But “if Catholicism had been imported to Rhode Island, they would have had the first diocese there” instead of in Maryland, which many Catholics and scholars believe was named in honor of the Blessed Mother. (Other historians say it was named for Queen Henrietta Maria, the devout Catholic wife of England’s King Charles I.)
Garrison, who grew up as an altar server in her ordained father’s Episcopal parish, said: “The religious right has completely confused what he (Williams) meant by religious liberty. When he said you have the right to worship as you please, he meant it — worship in the general sense vs. ownership at a particular church. If you wanted to worship at his particular church, he could kick you out” if your beliefs were not aligned with his, she said.

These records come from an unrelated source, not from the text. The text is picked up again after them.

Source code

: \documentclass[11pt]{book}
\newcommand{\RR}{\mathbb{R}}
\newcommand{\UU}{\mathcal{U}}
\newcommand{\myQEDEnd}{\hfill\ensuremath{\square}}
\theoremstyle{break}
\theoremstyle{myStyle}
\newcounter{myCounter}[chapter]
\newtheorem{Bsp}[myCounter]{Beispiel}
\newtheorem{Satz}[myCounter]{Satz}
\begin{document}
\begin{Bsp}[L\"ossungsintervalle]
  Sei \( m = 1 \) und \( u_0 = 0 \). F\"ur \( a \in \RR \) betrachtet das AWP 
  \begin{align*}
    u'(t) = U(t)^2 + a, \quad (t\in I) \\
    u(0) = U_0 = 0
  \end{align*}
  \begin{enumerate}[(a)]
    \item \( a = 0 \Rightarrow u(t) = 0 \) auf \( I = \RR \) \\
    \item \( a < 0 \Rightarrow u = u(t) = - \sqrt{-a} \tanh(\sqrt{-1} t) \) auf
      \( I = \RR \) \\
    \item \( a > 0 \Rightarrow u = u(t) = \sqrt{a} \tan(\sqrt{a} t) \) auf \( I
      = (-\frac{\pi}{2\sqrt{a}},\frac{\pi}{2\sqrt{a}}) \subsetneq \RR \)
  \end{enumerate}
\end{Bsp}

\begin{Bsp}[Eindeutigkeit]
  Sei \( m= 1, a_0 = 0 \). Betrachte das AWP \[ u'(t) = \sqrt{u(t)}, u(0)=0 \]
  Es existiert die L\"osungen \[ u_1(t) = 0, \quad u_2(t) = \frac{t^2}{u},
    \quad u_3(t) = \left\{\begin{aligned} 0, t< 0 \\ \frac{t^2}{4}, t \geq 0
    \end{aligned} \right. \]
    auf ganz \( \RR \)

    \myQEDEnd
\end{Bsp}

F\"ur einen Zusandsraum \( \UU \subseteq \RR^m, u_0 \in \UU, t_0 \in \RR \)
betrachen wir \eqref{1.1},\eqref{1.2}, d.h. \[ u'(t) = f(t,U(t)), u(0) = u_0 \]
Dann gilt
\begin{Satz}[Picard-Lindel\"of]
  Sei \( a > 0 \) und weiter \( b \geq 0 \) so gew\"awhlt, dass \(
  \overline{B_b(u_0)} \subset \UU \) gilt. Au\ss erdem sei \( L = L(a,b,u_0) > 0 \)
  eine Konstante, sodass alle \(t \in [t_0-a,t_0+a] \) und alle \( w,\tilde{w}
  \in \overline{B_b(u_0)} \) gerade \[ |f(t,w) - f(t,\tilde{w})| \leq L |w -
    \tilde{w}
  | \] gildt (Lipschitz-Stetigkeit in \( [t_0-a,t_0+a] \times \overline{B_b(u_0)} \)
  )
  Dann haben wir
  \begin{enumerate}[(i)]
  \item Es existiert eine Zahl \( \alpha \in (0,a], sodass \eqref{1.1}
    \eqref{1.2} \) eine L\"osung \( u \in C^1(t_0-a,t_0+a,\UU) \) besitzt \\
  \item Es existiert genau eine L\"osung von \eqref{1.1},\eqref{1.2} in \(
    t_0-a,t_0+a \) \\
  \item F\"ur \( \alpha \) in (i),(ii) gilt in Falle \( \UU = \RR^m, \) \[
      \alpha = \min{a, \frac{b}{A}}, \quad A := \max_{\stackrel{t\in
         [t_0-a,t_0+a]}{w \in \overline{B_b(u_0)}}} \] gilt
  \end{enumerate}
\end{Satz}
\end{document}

But Williams was against “having state-imposed religious beliefs imposed on anyone.”
Williams was ahead of his time in “treating the natives as equals. He gave them a fair price for their land. He learned their language to communicate with them. But he didn’t feel the need to Christianize anyone,” Garrison said — unlike colonial Massachusetts, which required uniformity of belief.
She added those Puritan sentiments still persist: “When people say they want religious liberty today, what they really want is a Christian nation.”
Williams also advocated the strict separation of church and state, perhaps influenced by his experience in Anglican England and reinforced after his emigration to colonial Massachusetts. Williams wrote of a “hedge or wall of separation between the garden of the church and the wilderness of the world,” a metaphor used by Thomas Jefferson in his 1801 letter to the Danbury Baptists.
It’s a view Garrison shares with her kinsman. “I would be with him outside the National Prayer Breakfast” instead of attending it, she told CNS. “Why are invitations being sent on congressional letterhead and RSVPs going to the White House?”
Because Williams died nearly a century before the establishment of the United States, it’s impossible to know for sure, Garrison said, what he would have thought of religious organizations receiving federal grants to do charitable works aligned with their faith’s mission.
Calling it “my strong hunch” although “I can’t prove that,” Garrison said, “I think he would have not taken the federal funds,” adding she has a hard time understanding “when the Catholics say, ‘We don’t want to do abortions, but we want federal funds.’”
“Unlike Aristotle, Augustine and Aquinas, Roger didn’t tackle the virtues directly,” Garrison writes in the book, as she’s on a first-name basis with her kinsman throughout its pages. Williams may have written on the virtues, but his books were burned after he died, and his surviving writings don’t address them specifically.
“But we can explore through the diligent application of prudence and temperance,” two such virtues, Garrison writes. “Roger was able to employ the virtues of justice and courage to craft a charter (for Rhode Island) that would define ‘religious liberty’ for everyone — including non-Christians — and that continues to stand the test of time.”